2026

The effect of hearing ability on dual-task performance following multi-domain training in older adults with mild cognitive impairment: findings from the SYNERGIC trial

Auteurs:

Downey, R. I., Petersen, B. J., Mohanathas, N., Campos, J. L., Montero-Odasso, M., Bherer, L., Pichora-Fuller, M. K., Bray, N. W., Burhan, A. M., Camicioli, R., Fraser, S., Liu-Ambrose, T., Lussier, M., Middleton, L. E., Pieruccini-Faria, F., Phillips, N. A., & Li, K. Z. H.

Revue:

Frontiers in Aging Neuroscience

Abstract

Background: Hearing loss is one of the largest potentially modifiable risk factors for dementia and is linked with poor cognitive-motor dual-task performance (e.g., walking while performing a cognitive task). Hearing loss is more prevalent and severe in males, whereas dementia is more prevalent in females. Physical exercise and cognitive interventions appear promising in improving dual-tasking in older adults; however, it is currently unclear whether hearing ability affects training efficacy on dual-task outcomes in older adults with mild cognitive impairment (MCI), and whether sex influences this effect.

Objective: The primary aim of this study was to examine whether hearing ability affects dual-task performance at baseline and after training in individuals with MCI, and whether sex further influences these relationships, irrespective of intervention arm.

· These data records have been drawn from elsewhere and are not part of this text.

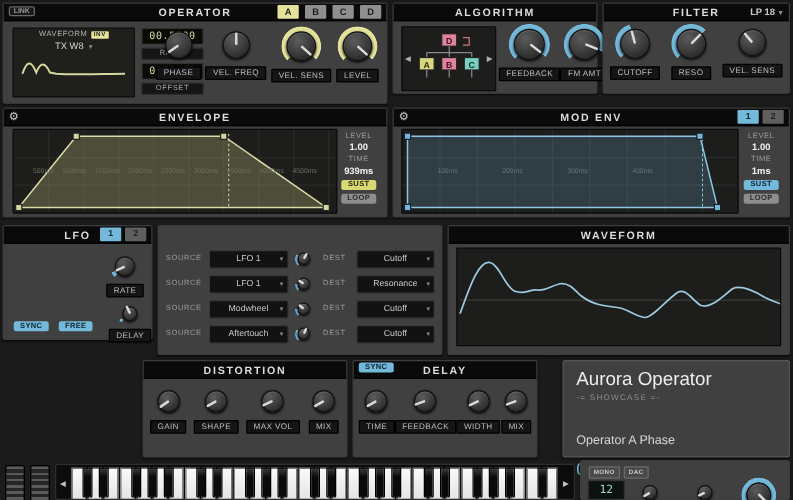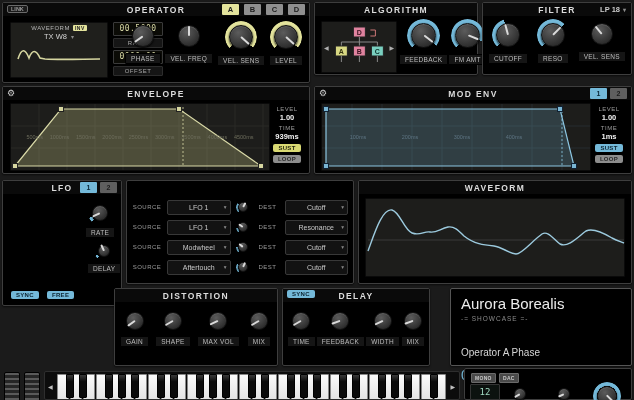--- a/index.html
+++ b/index.html
@@ -1,18 +1,18 @@
 <!DOCTYPE html>
 <html><head>
 <meta charset="utf-8">
 <style>
   html,body{margin:0;padding:0;background:#181818;}
   body{font-family:"Liberation Sans",sans-serif;-webkit-font-smoothing:antialiased;}
   .root{position:relative;width:634px;height:400px;background:#1b1b1b;overflow:hidden;}
-  .panel{position:absolute;background:#000000;border:1px solid #3e3e3e;border-radius:2px;box-sizing:border-box;box-shadow:0 1px 2px rgba(0,0,0,.6);}
+  .panel{position:absolute;background:#404040;border:1px solid #3e3e3e;border-radius:2px;box-sizing:border-box;box-shadow:0 1px 2px rgba(0,0,0,.6);}
   .hdr{position:relative;height:13px;background:#0a0a0a;display:flex;align-items:center;justify-content:center;border-bottom:1px solid #000;}
   .hdr-title{font-size:8.5px;font-weight:bold;color:#dcdcdc;letter-spacing:1.4px;}
   .gear{position:absolute;left:4px;top:1px;font-size:9px;color:#cfcfcf;line-height:11px;}
   .linkbtn{position:absolute;left:4px;top:2px;border:1px solid #6a6a6a;color:#9a9a9a;font-size:5.5px;font-weight:bold;padding:0px 3px;border-radius:2px;background:#1a1a1a;}
   .optabs{position:absolute;right:4px;top:1px;display:flex;gap:5px;}
   .optab{width:17px;height:11px;font-size:7.5px;font-weight:bold;display:flex;align-items:center;justify-content:center;background:#8f8f8f;color:#1d1d1d;border-radius:1px;}
   .optab.active{background:#e3e39c;}
   .numtabs{position:absolute;right:4px;top:1px;display:flex;gap:3px;}
   .numtab{min-width:13px;height:11px;padding:0 2px;font-size:7px;font-weight:bold;display:flex;align-items:center;justify-content:center;background:#5f5f5f;color:#1d1d1d;border-radius:1px;}
   .numtab.active{background:#74b9d9;color:#0a2736;}
@@ -312,21 +312,21 @@
     <div class="envside" style="right:3px;top:16px;width:38px;">
       <span class="sidelbl">LEVEL</span>
       <span class="sideval">1.00</span>
       <span class="sidelbl">TIME</span>
       <span class="sideval">1ms</span>
       <span class="pill on-b">SUST</span>
       <span class="pill off">LOOP</span>
     </div>
   </section>
 
-  <section class="panel" style="left:2px;top:180px;width:120px;height:126px;">
+  <section class="panel" style="left:2px;top:180px;width:120px;height:92px;">
     <div class="hdr">
       <span class="hdr-title">LFO</span>
       <div class="numtabs">
         <span class="numtab active">1</span>
         <span class="numtab">2</span>
       </div>
     </div>
     <div class="kcol" style="position:absolute;left:82px;top:20px;">
       <div class="knob" style="width:24px;height:24px;--rot:-115deg;--deg:20deg;--arc:#74b9d9;">
           <i class="arc"></i>
@@ -508,21 +508,21 @@
             <i class="arc"></i>
             <i class="cap"></i>
             <i class="ind"></i>
           </div>
         <div class="kplate">MIX</div>
       </div>
     </div>
   </section>
 
   <section class="panel" style="left:450px;top:288px;width:182px;height:78px;border-color:#555;padding:6px 10px;box-sizing:border-box;">
-    <div class="showname">Aurora Borealis</div>
+    <div class="showname">Aurora Operator</div>
     <div class="showtag">-= SHOWCASE =-</div>
     <div class="showparam">Operator A Phase</div>
     <div class="showval">0 deg</div>
   </section>
 
   <div class="wheel" style="left:4px;"></div>
   <div class="wheel" style="left:24px;"></div>
 
   <div class="kbd">
     <span class="karrow" style="left:3px;">◀</span>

Methods: Secondary data was analysed from 75 participants with MCI (Mage = 73.66 ± 6.67) enrolled in the SYNERGIC trial. Hearing ability was assessed using self-report and behavioral measures. Participants completed a 20-week intervention: (1) Exercise (aerobic-resistance exercise + sham cognitive training; n = 31), (2) Multi-Domain Training (aerobic-resistance exercise + cognitive training; n = 32), or (3) Placebo Training (balance and toning exercises + sham cognitive training; n = 12). Primary outcomes included dual-task gait and cognitive performance.

Results: At baseline, poorer hearing predicted worse dual-task performance, particularly in males. Dual-task gait variability significantly improved following Multi-Domain Training in participants with a greater degree of self-reported hearing complaints. Sex-stratified analyses revealed that females with more hearing complaints improved more across all interventions, while in the Multi-Domain group, males with poorer objective hearing and females with better hearing showed the greatest gains. Additionally, in those with poorer hearing, lower cognitive scores (MoCA) predicted greater improvements after Multi-Domain Training, but a decline after Placebo Training.

Conclusion: Hearing ability, sex, and cognitive status appear to interact to influence the effects of exercise and cognitive training on dual-task performance in older adults with MCI. Multi-Domain Training appears particularly beneficial for those with hearing loss (who are male and/or have lower cognitive status), highlighting the need for personalized interventions to preserve function and slow decline in this at-risk population.

Plain Language Summary

Background: Older adults who walk more slowly while simultaneously competing a cognitive task (i.e., dual-tasking) are at an increased risk for cognitive decline. Hearing loss is one of the largest risk factors for dementia, and it may be possible to reduce this risk.  It is also linked with poor performance while doing two tasks at once (dual-task performance). Hearing loss is more common and severe in males, while dementia is more common in females. Exercise and cognitive training have shown promise in improving dual-task performance in older adults, but it remains unclear whether hearing level moderates the effectiveness of such interventions in older adults with mild cognitive impairment (MCI) – a transitional state between normal cognitive aging and dementia – or if sex plays a role.

Seventy-five participants with MCI participated in one of three types of interventions for 20 weeks to determine if it would improve dual-tasking more so for those who had a greater degree of hearing loss. The three types of interventions consisted of: 1) aerobic-strength exercises with cognitive training, 2) aerobic-strength exercises with a placebo cognitive training, or 3) balance and toning exercises with a placebo cognitive training.

Prior to training, dual-task walking and cognition were poorer in participants with worse hearing, particularly in males. Following combined exercise and cognitive training, dual-task walking became more stable, particularly in males with a greater degree of hearing loss, and in older adults with poorer hearing and lower cognitive status. These findings can help guide interventions to improve multitasking abilities and reduce decline in older adults at risk for dementia.